- What the task requires -
Write out the data word for word, taking care that no picture is carried over.

Data for review Block Start

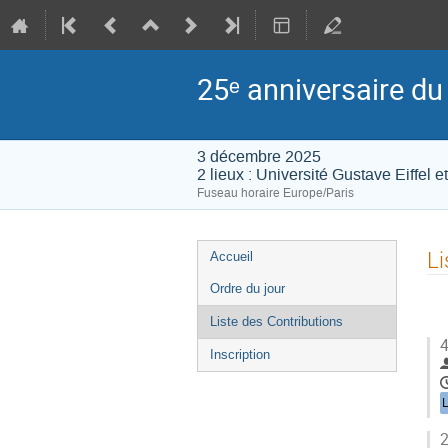
25ᵉ anniversaire du
3 décembre 2025
2 lieux : Université Gustave Eiffel 
Fuseau horaire Europe/Paris
Menu
Li
Accueil
de
Ordre du jour
l'événement
Liste des Contributions
4
Inscription
L
2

Data for review Block End

- Reply to the exercise -
25ᵉ anniversaire du
3 décembre 2025
2 lieux : Université Gustave Eiffel 
Fuseau horaire Europe/Paris
Menu
Li
Accueil
de
Ordre du jour
l'événement
Liste des Contributions
4
Inscription
L
2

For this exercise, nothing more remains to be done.